Being forced to make changes to your hardware that seems to be working fine can be a bitter pill to swallow, but not as bitter as losing personal or critical data. Netgear is one of many manufacturers that build routers intended for home users and sell big numbers, that makes them a prime target for hackers. The same goes for D-Link, Linksys and TP-Link – all have their own technical advisory pages.
Recently there have been a couple of fairly significant vulnerabilities to routers exposed that leave home users at risk. Unfortunately — and yet quite understandably from a business perspective — these issues will never be fixed on some routers.
What are the vulnerabilities?
The recent issue that affected Netgear routers (it’s not just Netgear that suffer issues, it’s simply a recent and good example) was discovered by the Zero Day Initiative (ZDI). The vulnerability meant that hackers could effectively take control of the router and as a result “sniff” any data that flows through it… bad news!
Unfortunately for users of that hardware, there’s a recently updated list of over 45 Netgear routers that will never see a fix for these issues. In fairness, similar to the Sonos issues of earlier this year, it’s not a fair or realistic option for a business to continue providing updates to hardware that is years old and well outside warranty. To get a closer look at the list, head over to the Netgear Security Advisory page where you can search by the model number of your router, or if you’re interested search for the phrase “outside support period”.

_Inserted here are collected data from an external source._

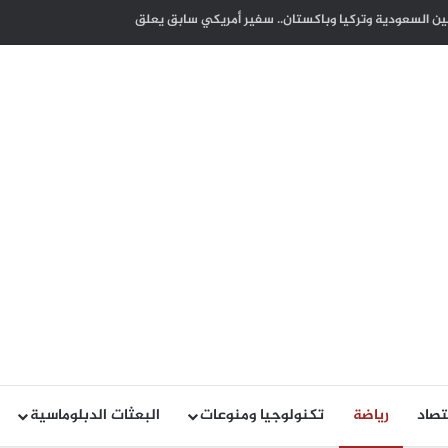
 أمل يتدفق في شرايين غزة واليمن والسودان وتشاد
تصاد
رياضة
تكنولوجيا ومنوعات
البعثات الدبلوماسية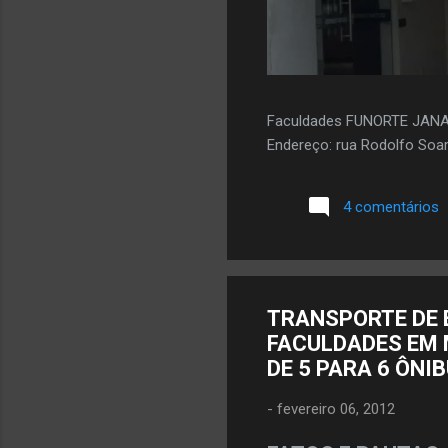
Faculdades FUNORTE JAN
Endereço: rua Rodolfo Soar
4 comentários
TRANSPORTE DE 
FACULDADES EM 
DE 5 PARA 6 ÔNI
-
fevereiro 06, 2012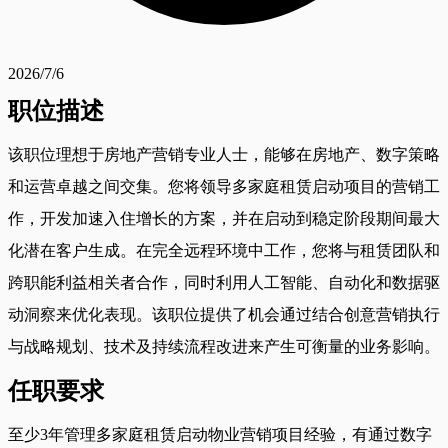
2026/7/6
职位描述
该职位理想于房地产营销专业人士，能够在房地产、数字策略
和运营卓越之间交集。您将领导多家庭租赁启动项目的营销工
作，开发加速入住增长的方案，并在启动到稳定阶段期间最大
化潜在客户生成。在完全远程环境中工作，您将与租赁团队和
跨职能利益相关者合作，同时利用人工智能、自动化和数据驱
动洞察来优化表现。该职位提供了机会通过结合创意营销执行
与战略规划、技术及持续流程改进来产生可衡量的业务影响。
任职要求
至少3年管理多家庭租赁启动物业营销项目经验，有通过数字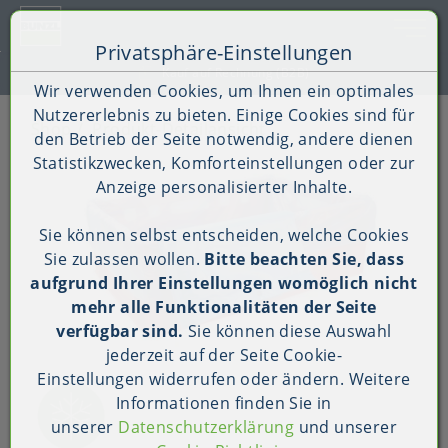
Toggle 
Privatsphäre-Einstellungen
Zum Inhalt springen [AK + 0]
Zum Hauptmenü springen [AK + 1]
Zum Shop-Menü (Suche, Wunschliste, Warenkorb, Mein Ac
Zum Widget-Menü rechts springen [AK + 3]
Zu den Inhalten im Fußbereich springen [AK + 4]
Kauf auf Rechnung (B2B)
Wir verwenden Cookies, um Ihnen ein optimales
Nutzererlebnis zu bieten. Einige Cookies sind für
Shop
Produkt-Detailansicht
den Betrieb der Seite notwendig, andere dienen
Statistikzwecken, Komforteinstellungen oder zur
Anzeige personalisierter Inhalte.
Sie können selbst entscheiden, welche Cookies
Sie zulassen wollen.
Bitte beachten Sie, dass
aufgrund Ihrer Einstellungen womöglich nicht
mehr alle Funktionalitäten der Seite
verfügbar sind.
Sie können diese Auswahl
jederzeit auf der Seite
Cookie-
Einstellungen
widerrufen oder ändern. Weitere
Informationen finden Sie in
unserer
Datenschutzerklärung
und unserer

The reality is a lot of these types of issues are found, patched and the severity never “common” knowledge outside of the manufacturer’s security teams. This is smart as there will be some users who don’t know they should, let alone how to upgrade the firmware on their routers. Newer models overcome this with automated firmware upgrade options available which you can select at setup, but what about older models?
How do I update my firmware?
While from brand to brand, sometimes between models the specific details will differ slightly the process is similar. You’ll need to start by logging into your router and if you’re not sure what the IP of your router is open a command prompt and type in ipconfig. This will show you a stack of information, but what you want is the default gateway.

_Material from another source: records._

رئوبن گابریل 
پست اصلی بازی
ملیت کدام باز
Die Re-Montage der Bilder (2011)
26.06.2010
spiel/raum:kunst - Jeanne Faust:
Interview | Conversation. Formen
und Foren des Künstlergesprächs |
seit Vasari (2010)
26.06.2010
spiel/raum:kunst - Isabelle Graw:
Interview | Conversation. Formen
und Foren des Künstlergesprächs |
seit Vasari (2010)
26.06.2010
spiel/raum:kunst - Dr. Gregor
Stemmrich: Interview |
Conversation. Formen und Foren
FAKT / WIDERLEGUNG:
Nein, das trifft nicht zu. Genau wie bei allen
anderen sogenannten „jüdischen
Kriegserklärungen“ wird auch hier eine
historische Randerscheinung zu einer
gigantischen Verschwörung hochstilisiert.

That’s the IP address to type into your router, then use your login and password to get in. Firmware upgrades are commonly done through the administration panel, with a “Check for update” button. It’s a very simple process to follow, you just need to know — and understand why — it needs doing.

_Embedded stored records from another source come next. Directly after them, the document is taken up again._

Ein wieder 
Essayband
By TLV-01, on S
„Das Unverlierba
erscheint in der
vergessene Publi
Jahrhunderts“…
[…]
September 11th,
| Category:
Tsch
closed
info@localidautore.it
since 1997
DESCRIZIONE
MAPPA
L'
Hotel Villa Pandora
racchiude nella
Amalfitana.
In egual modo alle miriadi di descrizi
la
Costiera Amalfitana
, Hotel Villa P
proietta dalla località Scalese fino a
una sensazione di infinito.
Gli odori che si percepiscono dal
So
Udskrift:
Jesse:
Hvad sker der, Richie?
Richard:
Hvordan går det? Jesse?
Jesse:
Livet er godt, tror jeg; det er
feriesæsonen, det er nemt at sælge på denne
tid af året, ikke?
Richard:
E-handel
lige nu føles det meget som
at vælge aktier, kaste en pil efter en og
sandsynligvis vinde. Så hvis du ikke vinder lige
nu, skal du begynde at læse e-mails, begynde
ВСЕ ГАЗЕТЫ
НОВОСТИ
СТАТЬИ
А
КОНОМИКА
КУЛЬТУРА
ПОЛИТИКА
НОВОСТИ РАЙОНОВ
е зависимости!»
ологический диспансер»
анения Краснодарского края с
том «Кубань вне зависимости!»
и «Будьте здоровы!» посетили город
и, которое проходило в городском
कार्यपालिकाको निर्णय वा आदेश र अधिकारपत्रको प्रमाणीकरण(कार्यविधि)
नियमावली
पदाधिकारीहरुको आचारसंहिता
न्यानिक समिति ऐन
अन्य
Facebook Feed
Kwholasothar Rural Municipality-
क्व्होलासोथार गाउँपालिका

Are there options other than replacing hardware?
The short answer is, of course, yes but in some cases, you’ll need a stack of technical know-how to achieve a positive outcome. Both OpenWRT and DD-WRT are pretty viable options to replace your routers vulnerable firmware.
NB. There is a danger in doing this, like rooting or installing custom ROM on your phone that you could potentially brick your router.
The issues with third-party firmware include the loss of all settings when you flash your router, potential loss of some functionality and unfortunately… the reality that there may not be a suitable option for your router.
If your router is vulnerable, take action!
Make no mistake, while the risk is not huge it’s very real. If your router becomes compromised it’s likely you won’t even know until it’s too late. A simple case of keeping your router updated — as you really should with any connected hardware — could save you massive heartache of losing precious data, access to accounts or even financial loss.
If your router is vulnerable without available updates, with no third party options (or you don’t want to take that path) then you’ve really only got two options:
- Accept the risk and continue using it
- Throw it out and buy a new router
We’ve looked at a number of viable options recently across a variety of budgets including D-Link, Netgear and currently on the test bench Asus. Have a think about whether you need a router or a Mesh system and take a closer look at your options.